Le Moine : Critique

Simon Riaux | 11 juillet 2011
Simon Riaux | 11 juillet 2011

Le Moine est un bref roman écrit par Matthew Gregory Lewis à l'orée du 19ème siècle, dont le parfum sulfureux choqua profondément la bonne société britannique, prise au dépourvu par ce qui allait devenir l'un des textes fondateurs du romantisme anglais. Ce texte, empreint d'influences gothiques et de la littérature de Goethe, demeure aujourd'hui un classique, où se mêlent avec délice symbolisme et noirceur. Si la chute des supposés hérauts du Bien est un thème récurrent du septième art, le cinéma contemporain est plus qu'avare en oeuvres de ce type, fantastiques et romantiques. C'est justement cette approche qui fait la force (et la faiblesse) du nouveau film de Dominik Moll.

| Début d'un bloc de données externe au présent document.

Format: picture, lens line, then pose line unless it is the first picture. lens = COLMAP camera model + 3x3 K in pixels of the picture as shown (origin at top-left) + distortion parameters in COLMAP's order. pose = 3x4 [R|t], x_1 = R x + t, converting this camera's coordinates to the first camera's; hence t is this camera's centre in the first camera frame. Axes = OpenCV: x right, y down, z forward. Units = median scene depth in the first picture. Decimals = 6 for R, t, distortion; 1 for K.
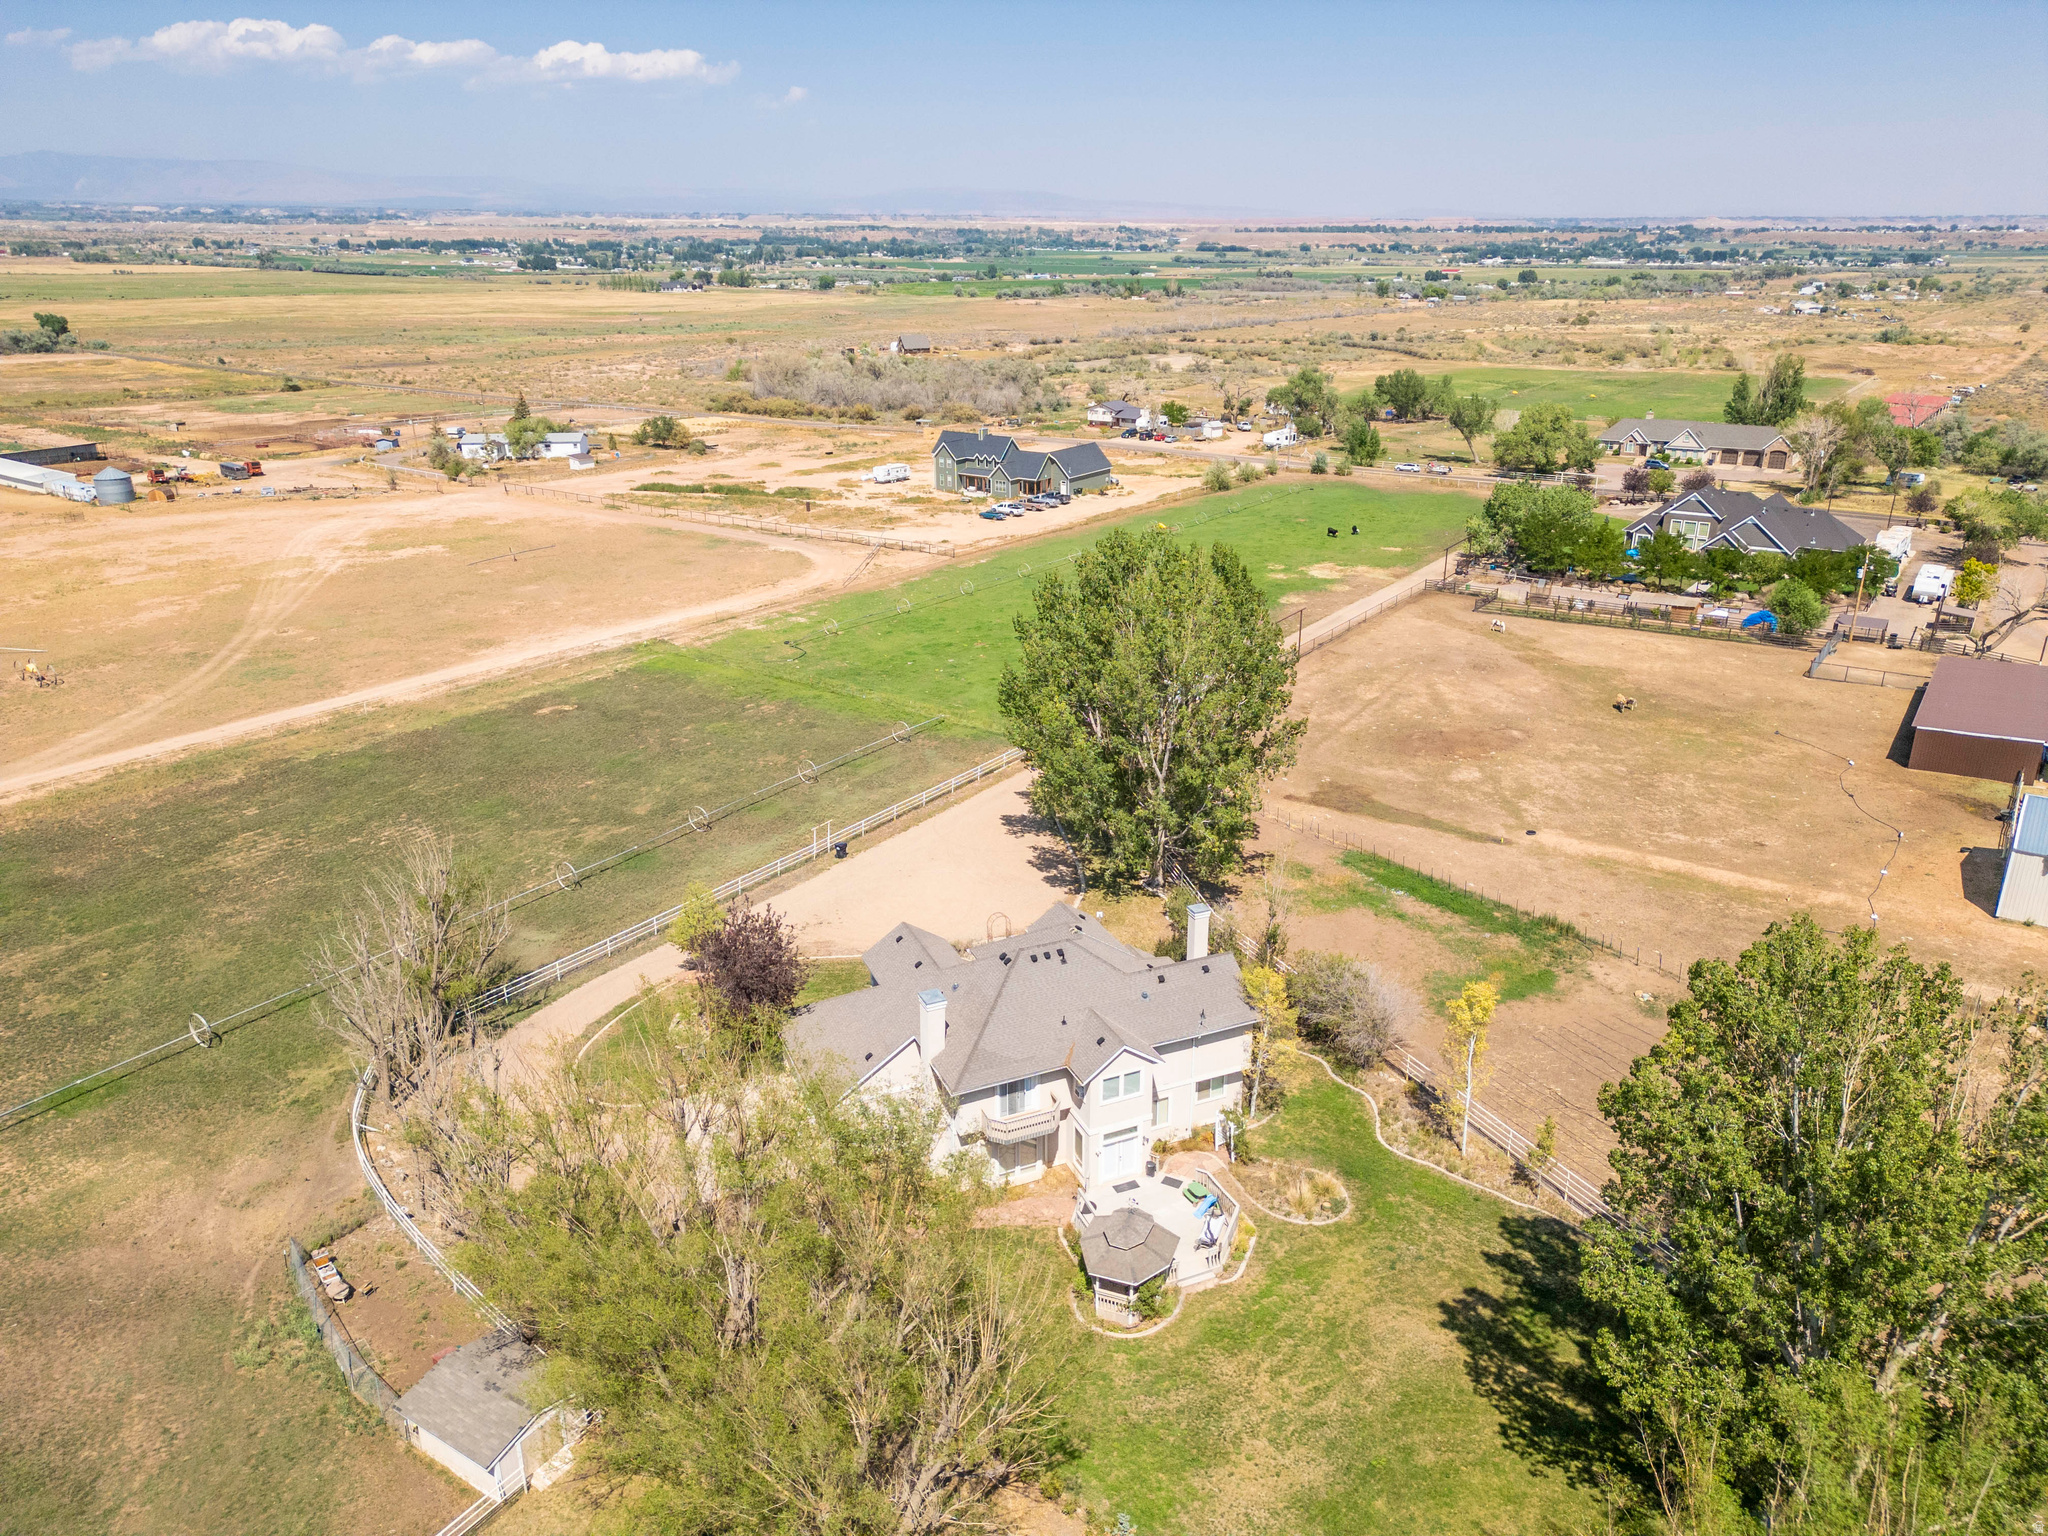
lens RADIAL K [[1433.8, 0, 1027.4], [0, 1433.8, 772.7], [0, 0, 1]] dist [0.074591, -0.077780]
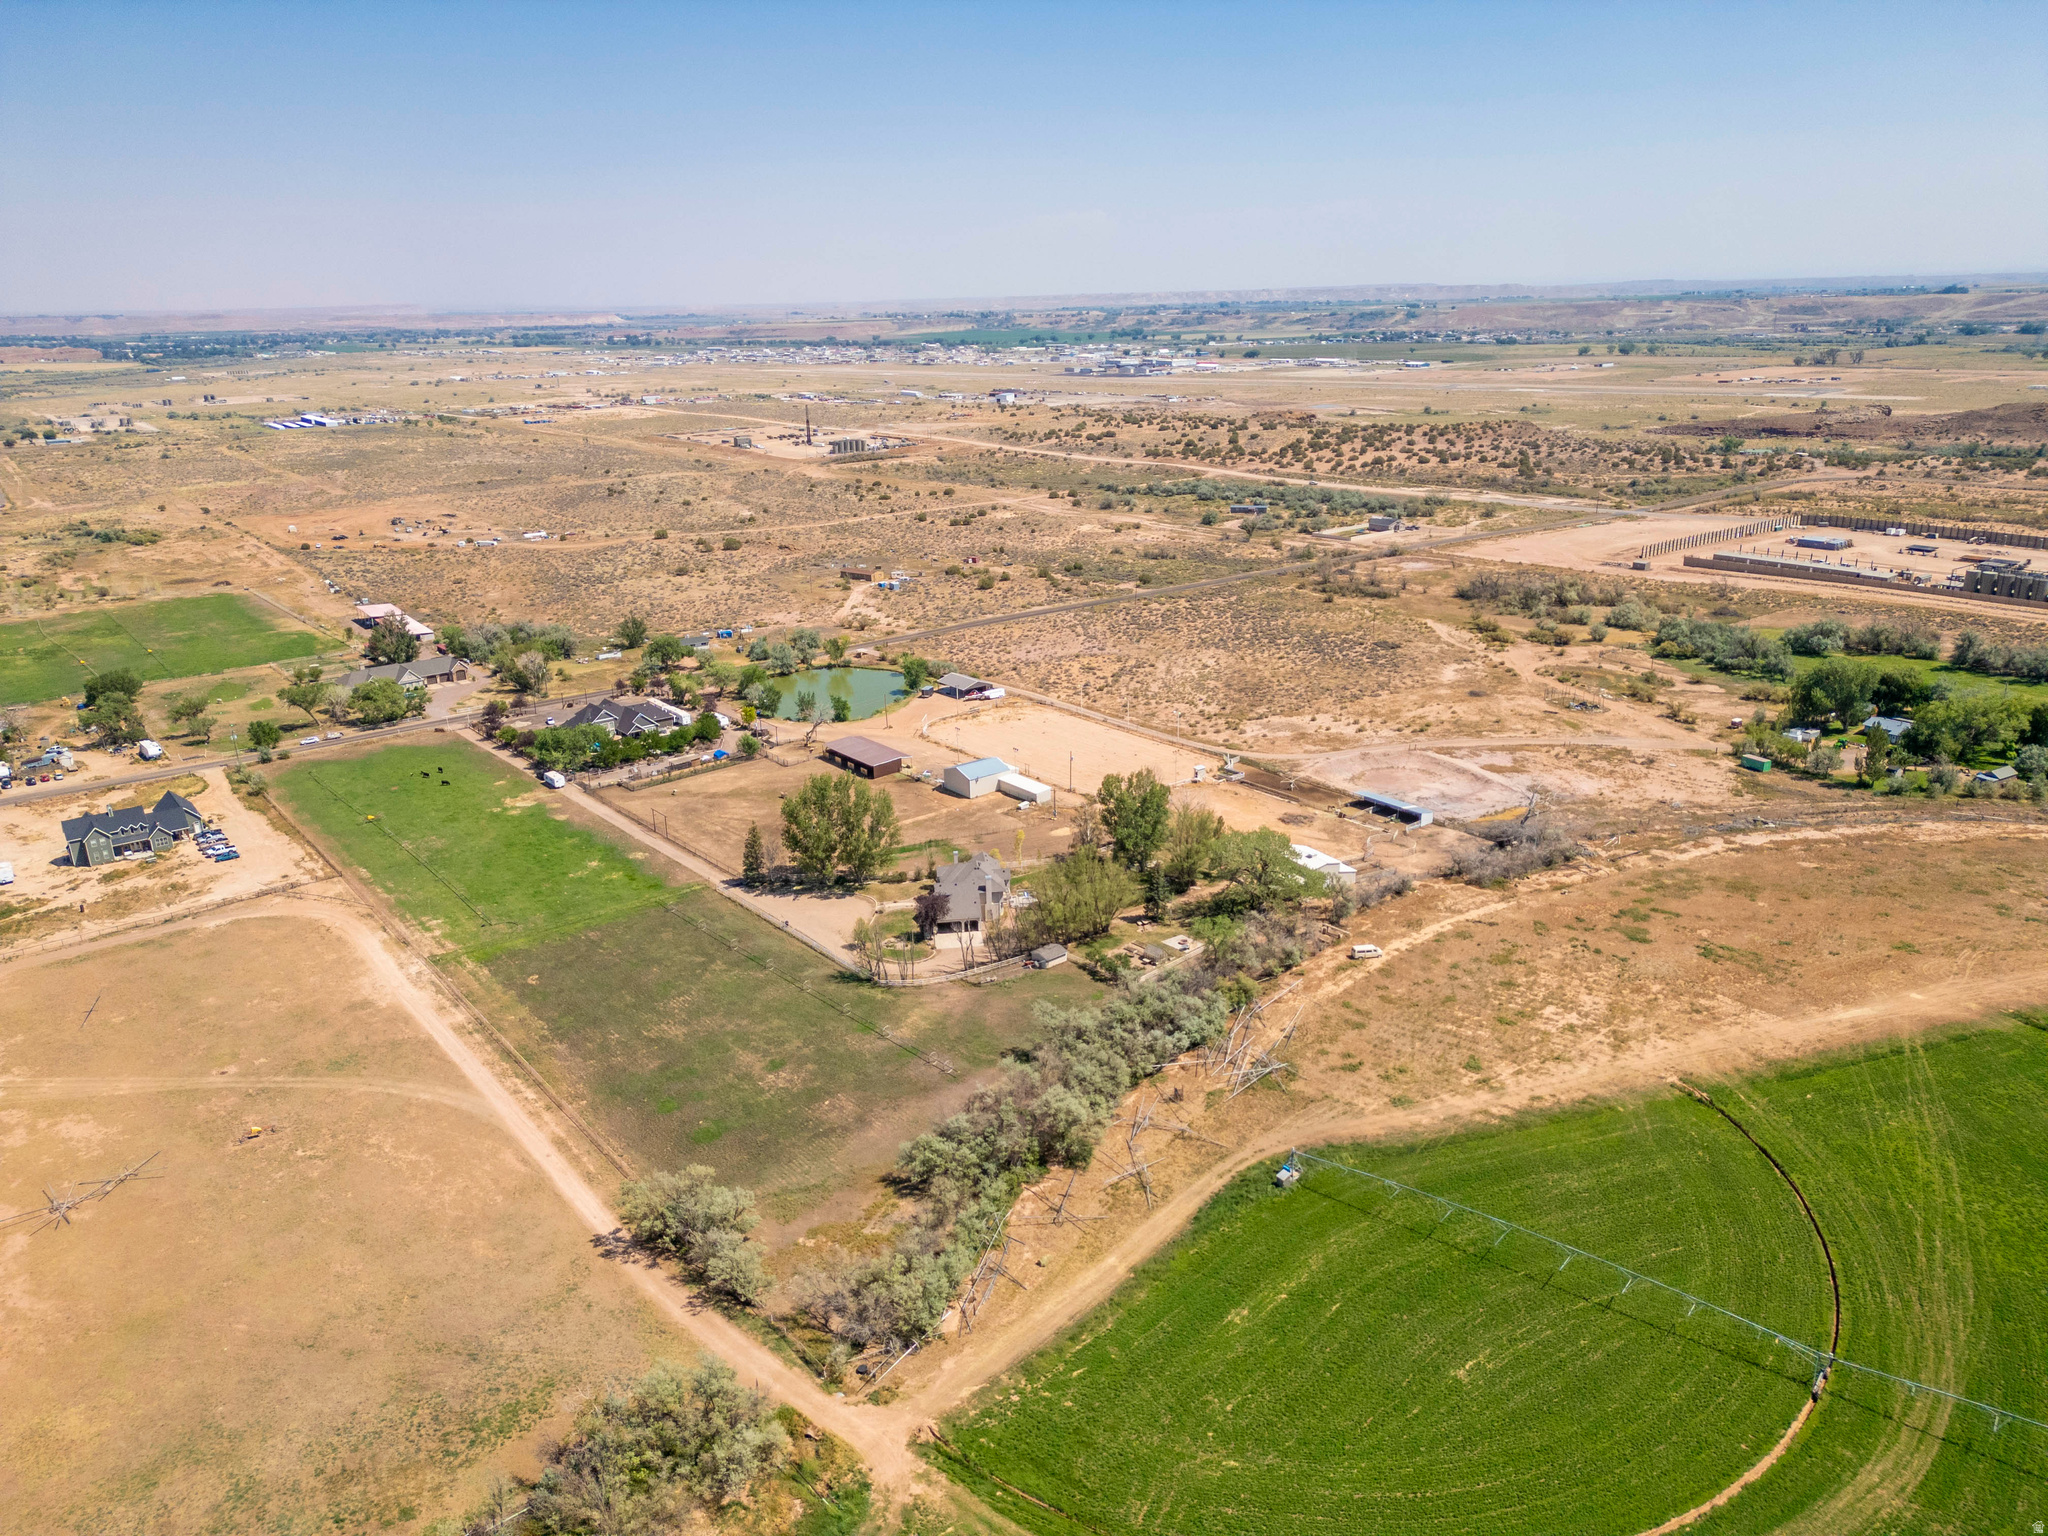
lens RADIAL K [[1433.8, 0, 1027.4], [0, 1433.8, 772.7], [0, 0, 1]] dist [0.074591, -0.077780]
pose [[0.281839, -0.307244, 0.908938, -0.886377], [0.359851, 0.912037, 0.196711, -0.213938], [-0.889423, 0.271642, 0.367610, -0.172806]]
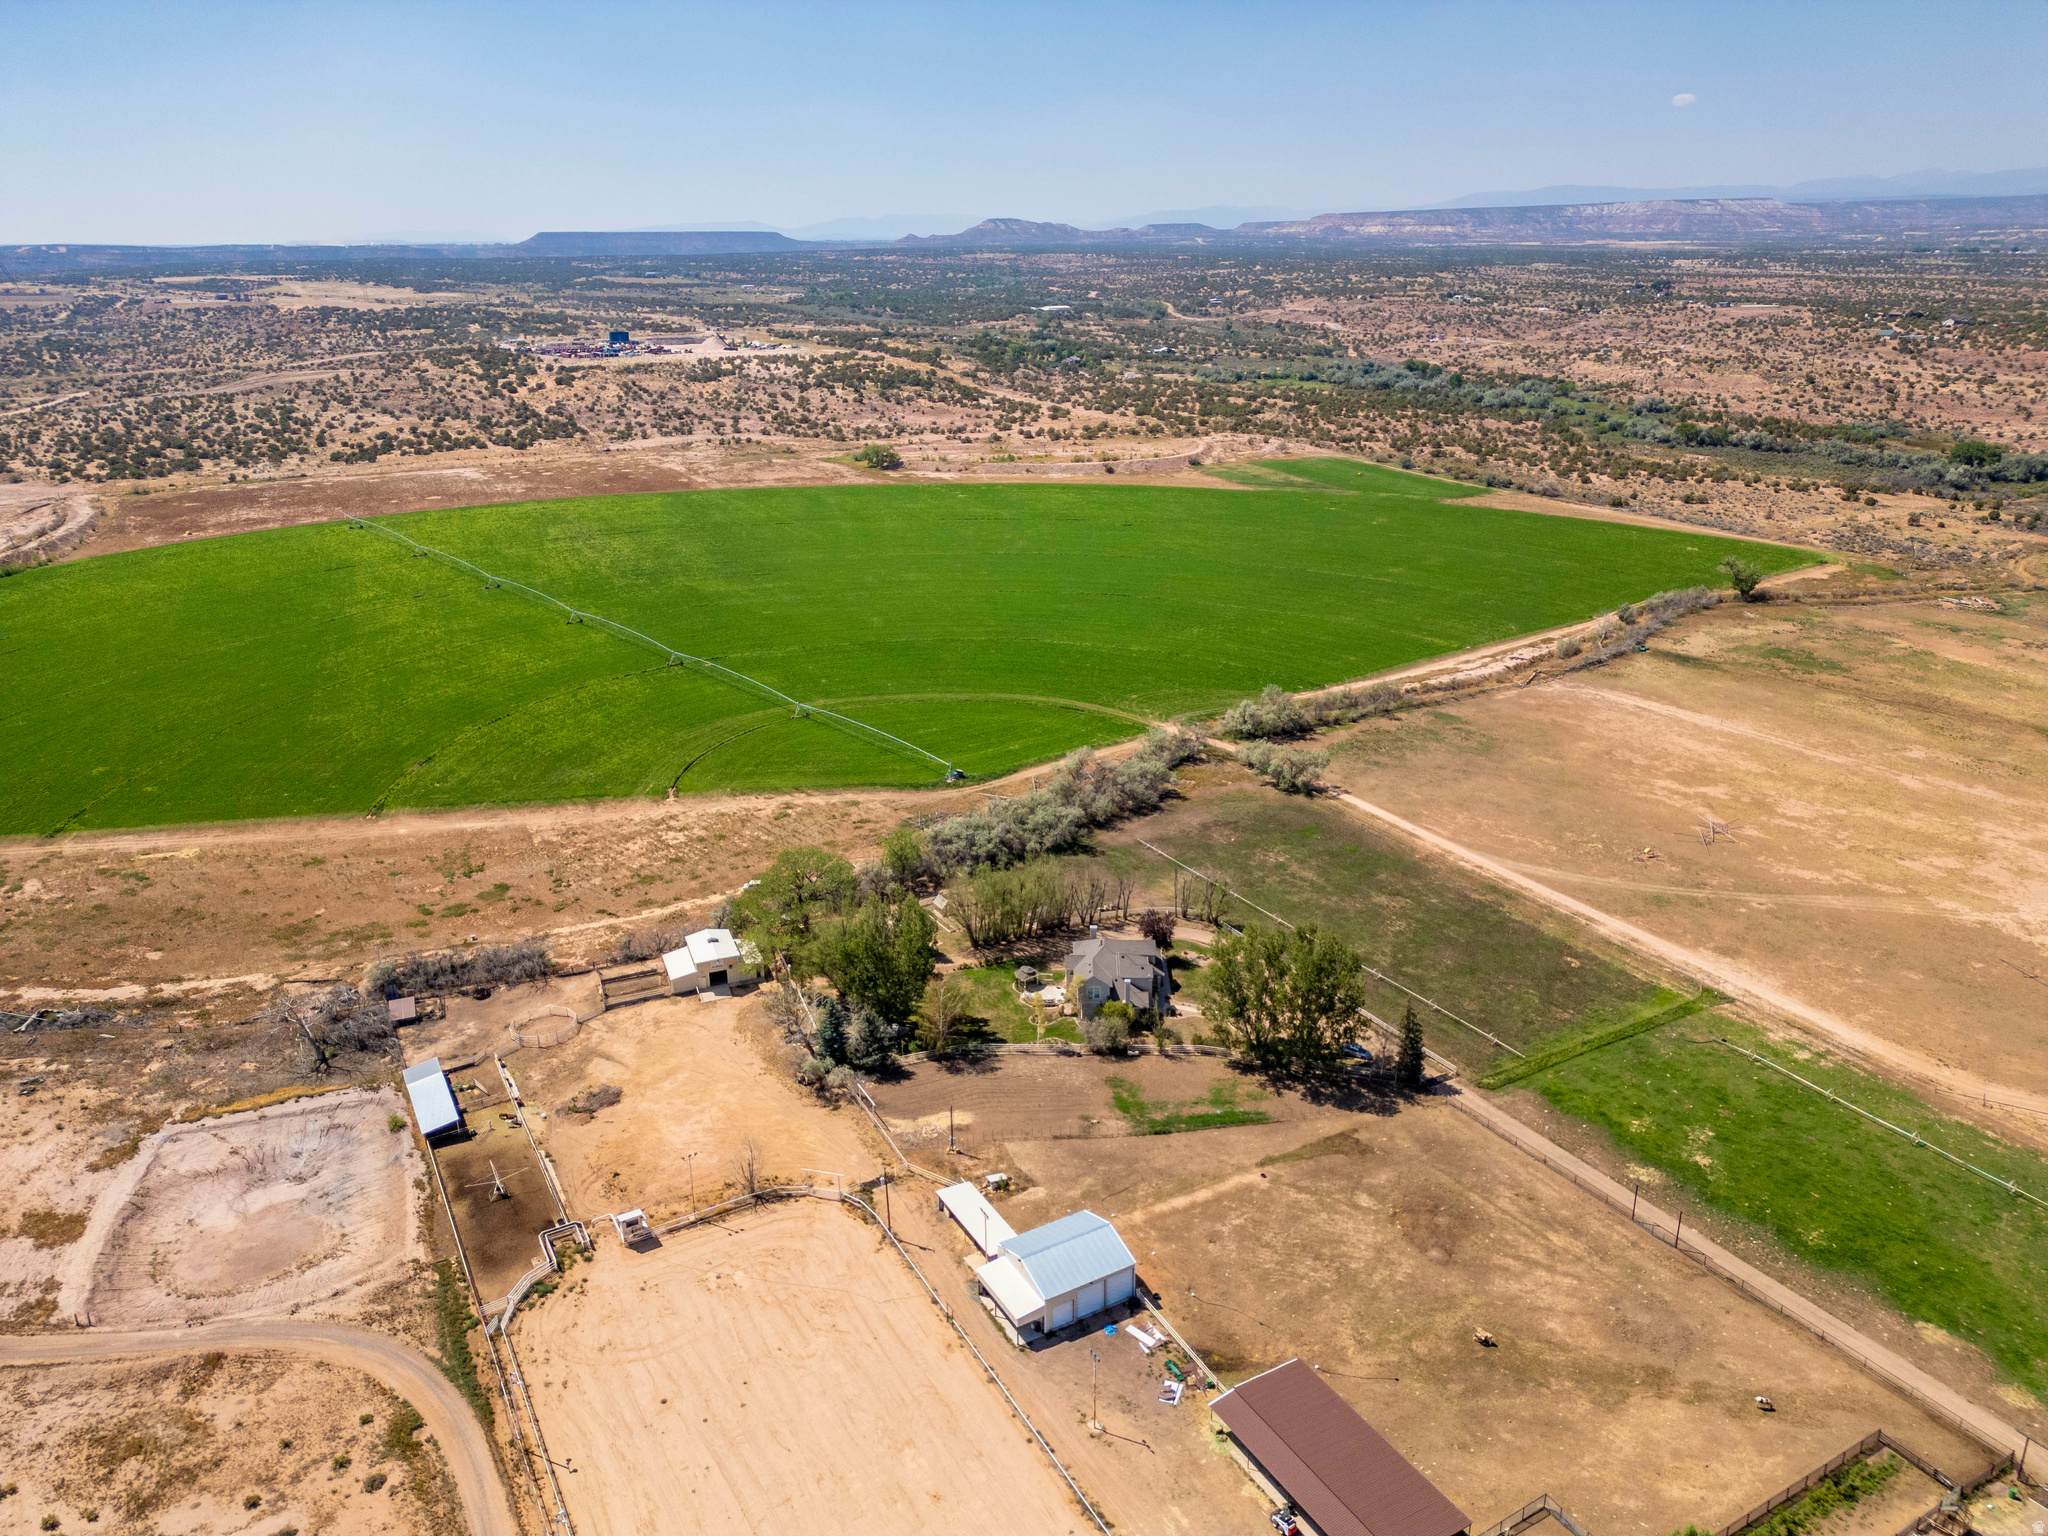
lens RADIAL K [[1433.8, 0, 1027.4], [0, 1433.8, 772.7], [0, 0, 1]] dist [0.074591, -0.077780]
pose [[-0.421490, 0.314362, -0.850602, 0.718861], [-0.309082, 0.832026, 0.460653, -0.433953], [0.852534, 0.457066, -0.253527, 0.379840]]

Dès que Vincent Cassel apparaît, confessant un Sergi Lopez retors à souhait, il semble évident que cette adaptation, aussi délicate soit-elle, est tombée entre de bonnes mains. Le comédien est loin des rôles physiques et furieux qui ont fait son succès, et compose un moine orphelin à l'intériorité bouillonnante. Moll est parvenu à obtenir de son acteur un jeu qu'on ne lui connaissait pas, ou peu, au bord du précipice. La seconde réussite du metteur en scène, est de s'être approprié l'esthétique gothico-romantique que beaucoup d'autres auraient préféré esquiver. Apparitions transparentes, gargouilles menaçantes, songes éthérés, sortilèges mystérieux, Moll use de ces figures avec un premier degré qui confère à son oeuvre une belle cohérence, voire un certain charme. Les promenades nocturnes du frère Ambrosio à travers le cimetière du monastère nous renvoient à des émotions auxquelles littérature et cinéma ne nous avaient plus habitué depuis trop longtemps.

 

 

Mais ce dispositif semble avoir également empêché le réalisateur de construire un propos moderne, qui aille plus loin que la simple illustration. Piégé par une esthétique trop marquée, Dominik Moll finit par faire encore une fois le même film, s'attardant exactement sur les mêmes thèmes qu'il a déjà disséqués par le passé. Dès lors, le spectateur, séduit par l'ambiance funeste de l'ensemble, se demande quand toutes ces jolies images se mettront au service d'une histoire palpitante. Hélas, cela n'arrivera jamais, les dernières vingt minutes du film manquent cruellement de tension et de chair. L'auteur ne parvient pas à transcender le style qu'il convoque, et l'on est terriblement frustré par l'austérité et l'aridité qui empèsent le dernier acte.

 

Résumé

Porté par un comédien remarquable, ainsi qu'une ambiance unique, parfois sublimée par une mise en scène audacieuse et référentielle, Dominik Moll réalise une intéressante illustration du Moine. Malheureusement, il oublie au passage que les meilleurs livres se passent très bien d'images.